Dplyr join on by=(a = b), where a and b are variables containing strings?

You can use

myfn <- function(xname, yname) {
    data(iris)
    inner_join(iris, iris, by=setNames(yname, xname))
}

The suggested syntax in the ?inner_join documentation of

by = c("a"="b")   # same as by = c(a="b")

is slightly misleading because both those values aren't proper character values. You're actually created a named character vector. To dynamically set the values to the left of the equals sign is different from those on the right. You can use setNames() to set the names of the vector dynamically.


I know I'm late to the party, but how about:

myfn <- function(byvar) {
  data(iris)
  inner_join(iris, iris, by=byvar)
}

This way you can do what you want with:

myfn(c("Sepal.Length"="Sepal.Width"))

I like MrFlick's answer and fber's addendum, but I prefer structure. For me setNames feels as something at the end of a pipe, not as an on-the-fly constructor. On another note, both setNames and structure enable the use of variables in the function call.

myfn <- function(xnames, ynames) {
  data(iris)
  inner_join(iris, iris, by = structure(names = xnames, .Data = ynames))
}

x <- "Sepal.Length"

myfn(x, "Sepal.Width")

§ §

Requirement: Continue the forum thread on joining with dplyr by variable column names from the point where it stops, before the items.

§ §

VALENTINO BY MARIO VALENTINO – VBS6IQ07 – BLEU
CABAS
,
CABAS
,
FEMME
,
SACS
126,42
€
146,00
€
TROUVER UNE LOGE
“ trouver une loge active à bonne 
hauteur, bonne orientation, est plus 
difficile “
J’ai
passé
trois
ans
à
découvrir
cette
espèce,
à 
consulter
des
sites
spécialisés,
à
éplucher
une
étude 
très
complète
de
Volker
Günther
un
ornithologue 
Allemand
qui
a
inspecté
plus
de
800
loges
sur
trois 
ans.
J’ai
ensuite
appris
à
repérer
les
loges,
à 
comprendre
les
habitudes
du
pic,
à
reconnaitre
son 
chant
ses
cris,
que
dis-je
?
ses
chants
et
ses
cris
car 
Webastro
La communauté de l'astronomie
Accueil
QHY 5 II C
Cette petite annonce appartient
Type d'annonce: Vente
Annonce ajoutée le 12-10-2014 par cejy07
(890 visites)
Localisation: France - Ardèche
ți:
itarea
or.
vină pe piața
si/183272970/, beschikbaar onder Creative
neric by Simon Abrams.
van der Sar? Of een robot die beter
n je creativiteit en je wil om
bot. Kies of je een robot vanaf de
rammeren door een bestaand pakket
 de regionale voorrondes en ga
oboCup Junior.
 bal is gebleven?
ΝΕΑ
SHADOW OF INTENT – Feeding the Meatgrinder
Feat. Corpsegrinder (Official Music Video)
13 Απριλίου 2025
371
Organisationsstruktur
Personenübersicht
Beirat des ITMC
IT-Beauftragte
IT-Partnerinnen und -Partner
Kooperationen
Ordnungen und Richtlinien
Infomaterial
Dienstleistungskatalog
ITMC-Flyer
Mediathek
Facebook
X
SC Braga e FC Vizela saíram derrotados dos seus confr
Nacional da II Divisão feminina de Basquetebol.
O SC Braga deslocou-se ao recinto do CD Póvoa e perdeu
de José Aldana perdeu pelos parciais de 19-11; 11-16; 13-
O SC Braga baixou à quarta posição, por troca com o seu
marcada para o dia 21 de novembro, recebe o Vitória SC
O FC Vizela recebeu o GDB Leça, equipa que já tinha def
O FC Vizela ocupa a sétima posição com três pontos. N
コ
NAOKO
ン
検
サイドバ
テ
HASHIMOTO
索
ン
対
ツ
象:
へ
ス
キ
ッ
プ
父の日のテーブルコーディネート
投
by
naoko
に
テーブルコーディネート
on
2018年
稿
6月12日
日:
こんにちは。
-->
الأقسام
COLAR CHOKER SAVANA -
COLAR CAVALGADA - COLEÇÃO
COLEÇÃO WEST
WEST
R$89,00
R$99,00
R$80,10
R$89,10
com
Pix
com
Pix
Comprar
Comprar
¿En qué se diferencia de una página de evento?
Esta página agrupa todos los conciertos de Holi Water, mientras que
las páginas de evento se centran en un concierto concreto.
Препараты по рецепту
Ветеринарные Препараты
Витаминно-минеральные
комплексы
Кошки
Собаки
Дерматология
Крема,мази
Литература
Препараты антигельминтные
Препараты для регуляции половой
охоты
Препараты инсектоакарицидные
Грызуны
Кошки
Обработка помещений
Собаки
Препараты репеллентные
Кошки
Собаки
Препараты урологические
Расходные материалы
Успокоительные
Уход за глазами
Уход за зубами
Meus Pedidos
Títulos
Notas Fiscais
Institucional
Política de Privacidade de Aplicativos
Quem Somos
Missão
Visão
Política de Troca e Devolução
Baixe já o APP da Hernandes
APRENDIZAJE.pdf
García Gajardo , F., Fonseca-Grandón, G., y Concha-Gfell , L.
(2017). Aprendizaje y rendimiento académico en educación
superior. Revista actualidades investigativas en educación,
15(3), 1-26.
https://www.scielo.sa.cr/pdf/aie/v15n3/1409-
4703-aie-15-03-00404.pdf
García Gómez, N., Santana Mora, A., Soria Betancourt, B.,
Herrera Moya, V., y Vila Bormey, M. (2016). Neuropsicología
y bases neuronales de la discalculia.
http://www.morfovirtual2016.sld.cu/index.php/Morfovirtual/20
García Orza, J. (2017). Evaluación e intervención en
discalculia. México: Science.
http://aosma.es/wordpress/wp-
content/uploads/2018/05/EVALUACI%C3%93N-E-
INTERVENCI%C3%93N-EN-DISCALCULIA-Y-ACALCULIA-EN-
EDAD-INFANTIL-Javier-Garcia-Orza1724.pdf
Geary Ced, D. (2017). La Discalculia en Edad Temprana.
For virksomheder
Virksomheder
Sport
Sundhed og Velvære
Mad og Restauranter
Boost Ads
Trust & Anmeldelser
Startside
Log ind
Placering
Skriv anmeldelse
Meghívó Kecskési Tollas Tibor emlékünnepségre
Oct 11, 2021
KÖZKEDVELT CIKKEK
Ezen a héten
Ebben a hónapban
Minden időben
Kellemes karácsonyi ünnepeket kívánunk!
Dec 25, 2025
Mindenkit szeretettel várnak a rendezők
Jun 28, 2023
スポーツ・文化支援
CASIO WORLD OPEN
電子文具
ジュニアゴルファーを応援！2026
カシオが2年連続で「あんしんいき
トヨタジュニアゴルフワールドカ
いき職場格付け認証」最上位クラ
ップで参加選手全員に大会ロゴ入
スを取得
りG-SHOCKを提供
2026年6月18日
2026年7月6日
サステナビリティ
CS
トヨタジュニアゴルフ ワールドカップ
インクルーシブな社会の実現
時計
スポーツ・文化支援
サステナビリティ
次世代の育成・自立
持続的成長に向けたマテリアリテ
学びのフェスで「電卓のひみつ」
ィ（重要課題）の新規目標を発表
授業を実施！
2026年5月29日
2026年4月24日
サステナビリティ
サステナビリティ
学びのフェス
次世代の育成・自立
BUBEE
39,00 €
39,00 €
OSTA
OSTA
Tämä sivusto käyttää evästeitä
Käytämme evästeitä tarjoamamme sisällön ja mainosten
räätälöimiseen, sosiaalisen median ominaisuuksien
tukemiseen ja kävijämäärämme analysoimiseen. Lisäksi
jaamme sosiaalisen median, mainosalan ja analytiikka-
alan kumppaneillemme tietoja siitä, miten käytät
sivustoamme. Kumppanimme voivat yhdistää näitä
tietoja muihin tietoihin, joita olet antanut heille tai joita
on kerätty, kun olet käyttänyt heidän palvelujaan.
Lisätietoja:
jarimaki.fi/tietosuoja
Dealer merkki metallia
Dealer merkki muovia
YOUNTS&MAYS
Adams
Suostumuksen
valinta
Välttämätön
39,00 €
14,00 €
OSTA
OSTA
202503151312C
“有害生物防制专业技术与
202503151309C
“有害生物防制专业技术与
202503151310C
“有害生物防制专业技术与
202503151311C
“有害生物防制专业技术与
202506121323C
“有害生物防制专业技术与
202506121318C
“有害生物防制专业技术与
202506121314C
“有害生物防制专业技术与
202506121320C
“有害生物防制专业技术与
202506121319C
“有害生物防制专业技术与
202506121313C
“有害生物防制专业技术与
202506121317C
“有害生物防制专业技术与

§ §

Answer to the exercise:
A named vector argument would run into problems here:

myfn <- function(byvars) {
  data(iris)
  inner_join(iris, iris, by = byvars)
}

x <- "Sepal.Length"

myfn(c(x = "Sepal.Width"))

You could solve that, though, by using setNames or structure in the function call.


I faced a nearly identical challenge as @Peter, but needed to pass multiple different sets of by = join parameters at one time. I chose to use the map() function from the tidyverse package, purrr.

This is the subset of the tidyverse that I used.

library(magrittr)
library(dplyr)
library(rlang)
library(purrr)

First, I adapted myfn to use map() for the case posted by Peter. 42's comment and Felipe Gerard's answer made it clear that the by argument can take a named vector. map() requires a list over which to iterate.

    myfn_2 <- function(xname, yname) {
      by_names <- list(setNames(nm = xname, yname ))

      data(iris)

      # map() returns a single-element list. We index to retrieve dataframe.

      map( .x = by_names, 
           .f = ~inner_join(x = iris, 
                            y = iris, 
                            by = .x)) %>% 
        `[[`(1)
    }

myfn_2("Sepal.Length", "Sepal.Width")

I found that I didn't need quo_name() / !! in building the function.

Then, I adapted the function to take a list of by parameters. For each by_i in by_grps, we could extend x and y to add named values on which to join.

by_grps <- list(  by_1 = list(x = c("Sepal.Length"), y = c("Sepal.Width")), 
                  by_2 = list(x = c("Sepal.Width"), y = c("Petal.Width"))
                )

myfn_3 <- function(by_grps_list, nm_dataset) {
  by_named_vectors_list <- lapply(by_grps_list, 
                                  function(by_grp) setNames(object = by_grp$y,
                                                            nm = by_grp$x))
  map(.x = by_named_vectors_list, 
      .f = ~inner_join(nm_dataset, nm_dataset, by = .x))
}

myfn_3(by_grps, iris)